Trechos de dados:
-----

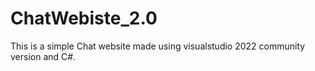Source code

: # ChatWebiste_2.0
This is a simple Chat website made using visualstudio 2022 community version and C#.
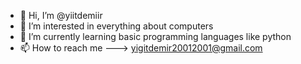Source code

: - 👋 Hi, I’m @yiitdemiir
- 👀 I’m interested in everything about computers
- 🌱 I’m currently learning basic programming languages like python
- 📫 How to reach me ---> yigitdemir20012001@gmail.com
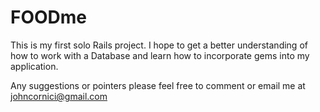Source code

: # FOODme

This is my first solo Rails project. I hope to get a better understanding of how to work with a Database and learn how to incorporate gems into my application.

Any suggestions or pointers please feel free to comment or email me at johncornici@gmail.com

-----

ENUNCIADO: Pode duplicar, sem alterar nada, todas as linhas dos registros acima, deixando as imagens fora da resposta?

RESULTADO:
Source code

: # ChatWebiste_2.0
This is a simple Chat website made using visualstudio 2022 community version and C#.
Source code

: - 👋 Hi, I’m @yiitdemiir
- 👀 I’m interested in everything about computers
- 🌱 I’m currently learning basic programming languages like python
- 📫 How to reach me ---> yigitdemir20012001@gmail.com
Source code

: # FOODme

This is my first solo Rails project. I hope to get a better understanding of how to work with a Database and learn how to incorporate gems into my application.

Any suggestions or pointers please feel free to comment or email me at johncornici@gmail.com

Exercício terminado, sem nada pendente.